St. James's Parish Church (župnijska cerkev sv. Jakoba, šentjakobska cerkev) is a church in Ljubljana, the capital of Slovenia. It is dedicated to St. James the Greater. Its name is often incorrectly translated as St. Jacob's because Slovene, like many other languages, uses the same word for both James and Jacob.

In the late 1920s, the square in front of the church was renovated by the Slovene architect Jože Plečnik, and in the early 1950s by the architect Boris Kobe. Opposite St. James's Church is Gruber Mansion, which houses the Slovenian National Archives.

==History==
The church was built in the Baroque style between 1613 and 1615 on the site of an older Gothic style church, erected in the early 15th century by the Augustinian Order. In 1598, the old church was acquired by the Jesuits and thus became the first Jesuit church in the Slovene Lands and one of the first in the Inner Austria. The interior was designed by the Italian architect Francesco Robba, who designed the main altar, and the Slovene stonemason Luka Mislej, who designed the entrance portal and the stone side altars. After the Ljubljana earthquake of 1895, the church was renovated by the Linz-based architect Raimund Jeblinger and the interiors were redesigned by Janez Šubic. Nevertheless, much of the original Baroque style has remained intact.

==St. Mary's Column==
On the side of the church there is a column erected in 1682 to commemorate the Habsburg victory against the Ottoman Turks in the Battle of Saint Gotthard.

The originally marble column, dedicated to the Virgin Mary, was designed by Johann Weikhard von Valvasor, featuring the brass statue of the Virgin cast by the town bell-maker Christoph Schlag upon the model of the Salzburg-based artist Wolf Weisskirchner, and the stone statues of Saint Joseph, Saint Leopold, Saint Ignatius of Loyola, and Saint Francis Xavier.

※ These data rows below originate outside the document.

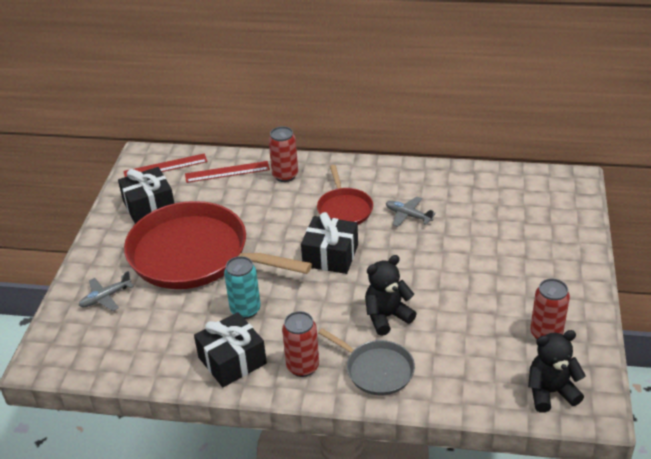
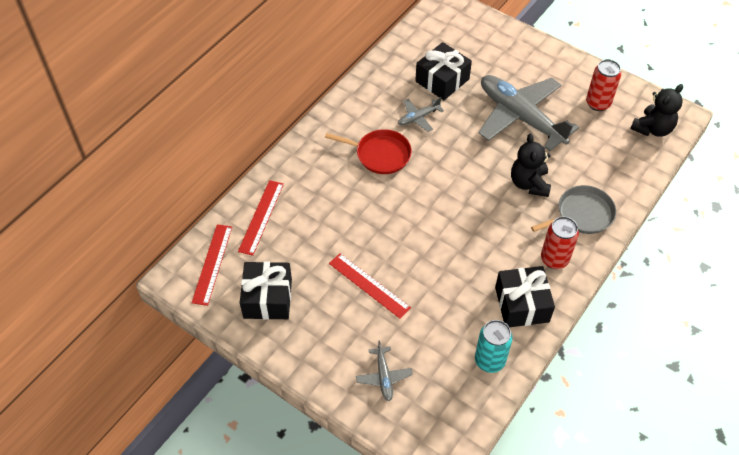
camera: 65 degrees left, 15 degrees up
(195, 255) = (369, 285): red pan -> red ruler
(245, 310) = (466, 273): turquoise can -> turquoise can (489, 361)
(285, 175) = (301, 176): red can -> none
(330, 256) = (435, 188): black gift -> black gift (442, 80)
(470, 281) = (520, 117): none -> grey plane
(550, 392) = (652, 129): black teddy bear -> black teddy bear turned 150 degrees counterclockwise

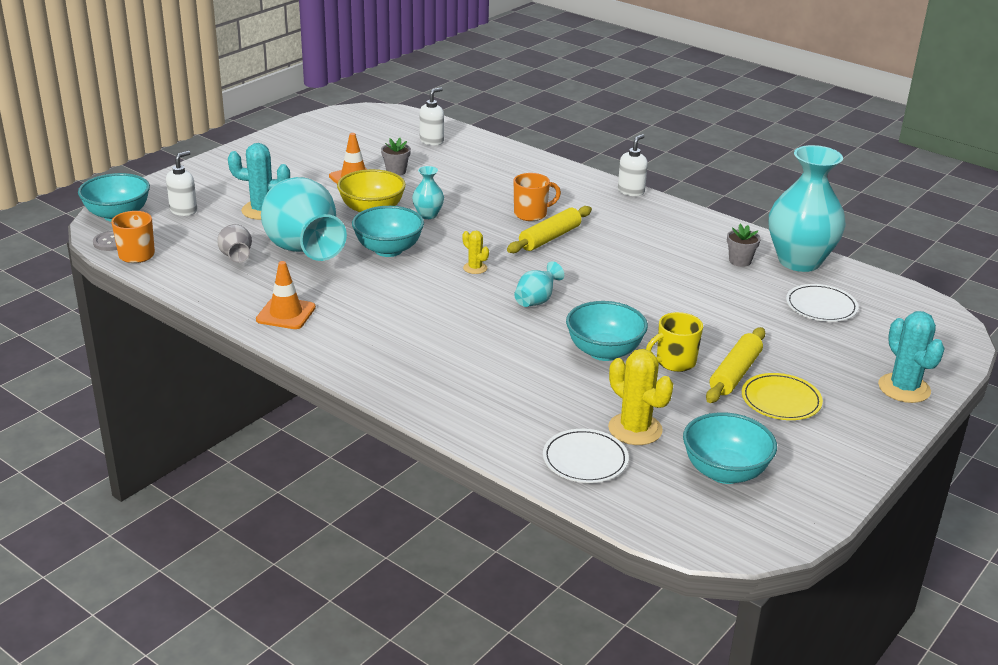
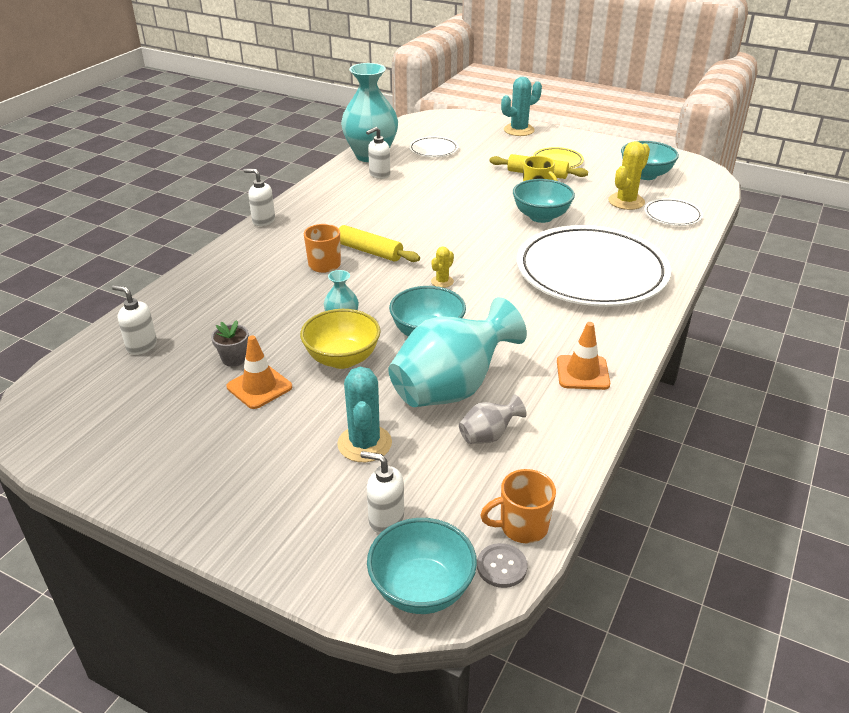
camera: 100 degrees left, 5 degrees up
(459, 358) = (591, 272): none -> white plate
(536, 301) = (483, 248): turquoise vase -> none
(740, 261) = (379, 175): grey flower pot -> white soap dispenser

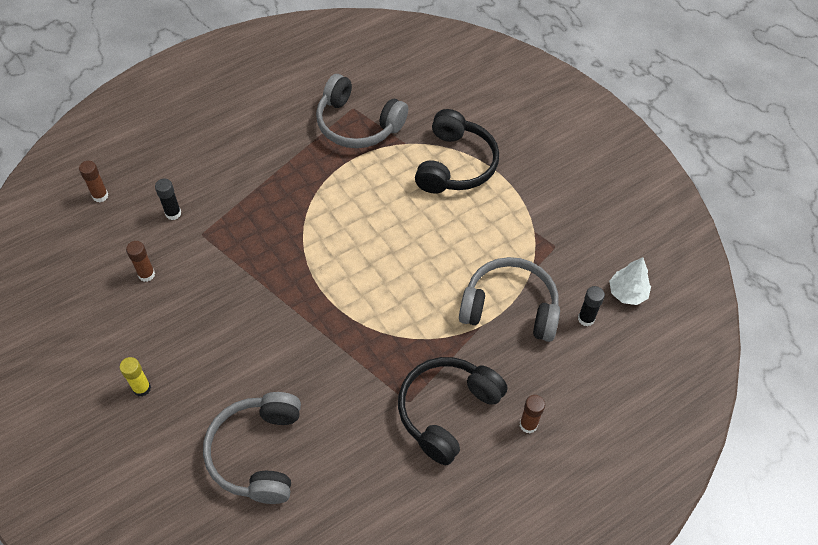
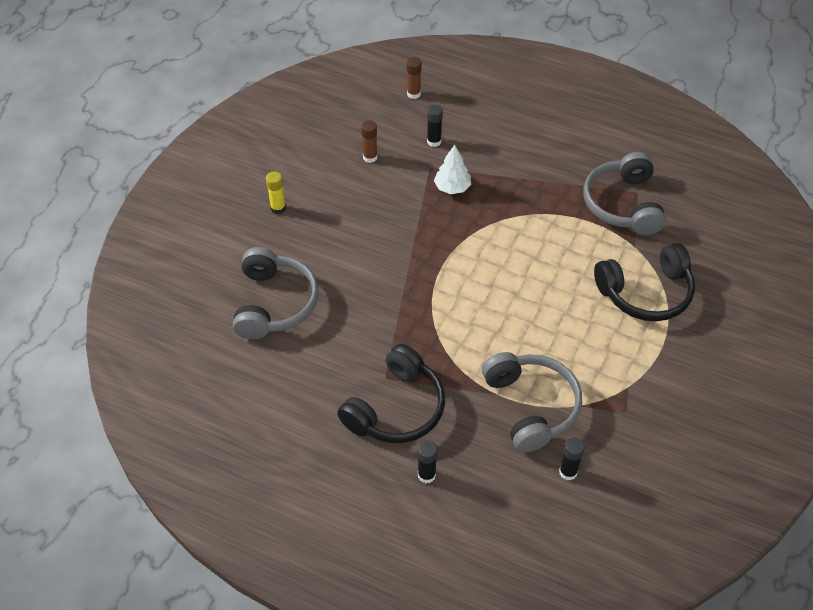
camera: 60 degrees right, 5 degrees down
(258, 453) = (274, 303): grey headphones -> grey headphones turned 120 degrees clockwise
(447, 411) = (396, 408): black headphones -> black headphones turned 120 degrees clockwise
(528, 425) = (426, 475): brown glue stick -> black glue stick
(627, 293) = (624, 494): white tree -> white tree (452, 188)

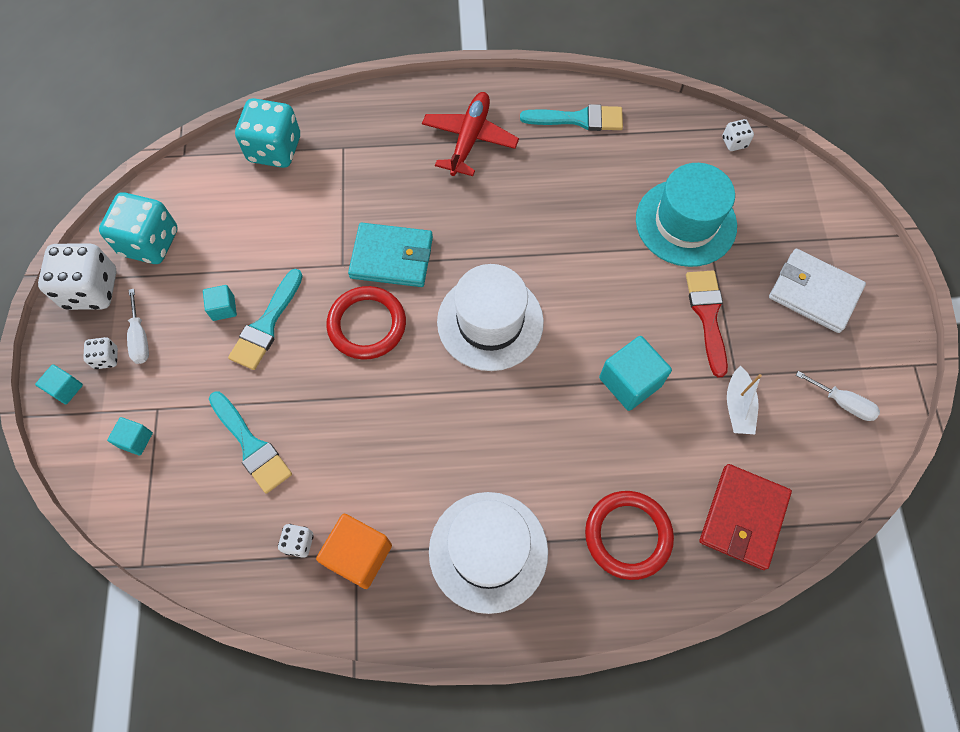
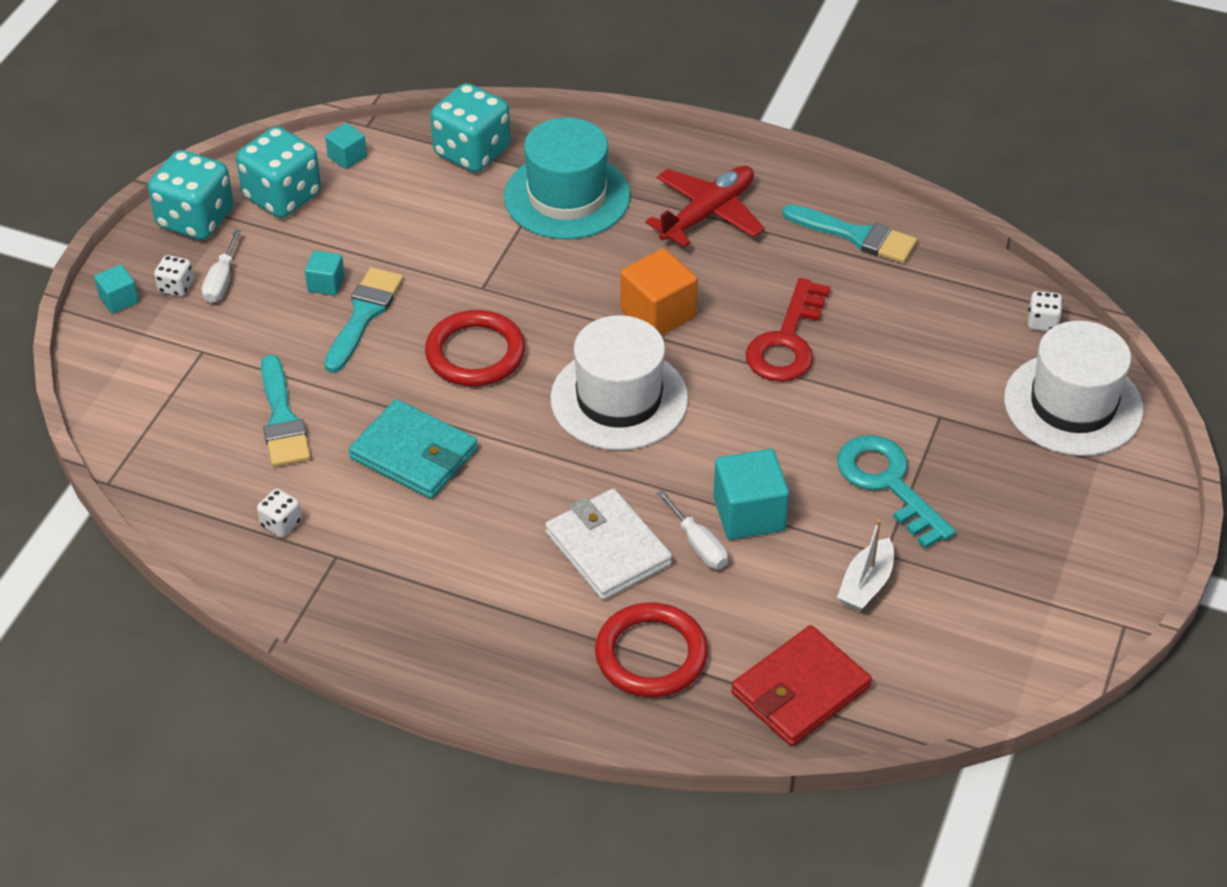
camera: 25 degrees right, 20 degrees down
(91, 289) = (195, 219): white dice -> turquoise dice
(136, 440) = (164, 371): turquoise cube -> turquoise cube (347, 157)
(266, 325) = (364, 315): turquoise brush -> turquoise brush turned 150 degrees clockwise
(359, 555) = (338, 559): orange cube -> orange cube (658, 313)
(392, 257) = (543, 299): turquoise wallet -> turquoise wallet (414, 454)
(488, 551) = (482, 609): white hat -> white hat (1073, 404)
(579, 225) = (787, 341): none -> red key
(685, 222) = (923, 383): turquoise hat -> turquoise hat (567, 196)
(707, 316) = (888, 484): red brush -> turquoise key
(814, 293) = (1041, 508): white wallet -> white wallet (607, 548)
(842, 403) = (1002, 628): white screwdriver -> white screwdriver (698, 545)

The used thin-wall brass sculpture casting technique, invented by Valvasor, was published in the Philosophical Transactions of the Royal Society (London, 1687), and is considered the first internationally recognised Carniolan invention.

The stone statues were in 1870 replaced with spelter statues, and marble (except for the top part with the capital) replaced with limestone. In 1938, the monument was redesigned upon plans by the architect Jože Plečnik, with a new pedestal and limestone column, whereas the marble part, the four pewter statues, and the statue of the Virgin were retained.